* _Work required_:
When you return the data, keep every word exact and include none of the images.
Extracted information below:
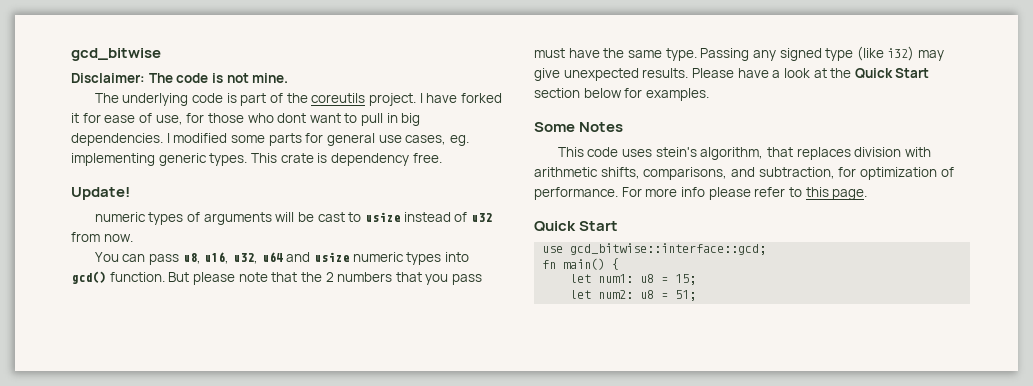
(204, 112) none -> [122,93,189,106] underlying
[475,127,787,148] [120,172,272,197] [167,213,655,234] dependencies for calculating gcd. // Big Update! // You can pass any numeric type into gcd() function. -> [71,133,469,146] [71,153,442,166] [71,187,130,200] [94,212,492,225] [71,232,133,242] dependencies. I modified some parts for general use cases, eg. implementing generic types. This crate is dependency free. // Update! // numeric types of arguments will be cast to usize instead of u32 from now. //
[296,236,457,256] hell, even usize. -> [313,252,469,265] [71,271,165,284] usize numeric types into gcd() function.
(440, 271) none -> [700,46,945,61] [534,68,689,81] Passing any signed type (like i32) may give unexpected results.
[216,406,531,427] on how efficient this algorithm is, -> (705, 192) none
End of Extracted information.
* _Expected output_:
(204, 112) none -> [122,93,189,106] underlying
[475,127,787,148] [120,172,272,197] [167,213,655,234] dependencies for calculating gcd. // Big Update! // You can pass any numeric type into gcd() function. -> [71,133,469,146] [71,153,442,166] [71,187,130,200] [94,212,492,225] [71,232,133,242] dependencies. I modified some parts for general use cases, eg. implementing generic types. This crate is dependency free. // Update! // numeric types of arguments will be cast to usize instead of u32 from now. //
[296,236,457,256] hell, even usize. -> [313,252,469,265] [71,271,165,284] usize numeric types into gcd() function.
(440, 271) none -> [700,46,945,61] [534,68,689,81] Passing any signed type (like i32) may give unexpected results.
[216,406,531,427] on how efficient this algorithm is, -> (705, 192) none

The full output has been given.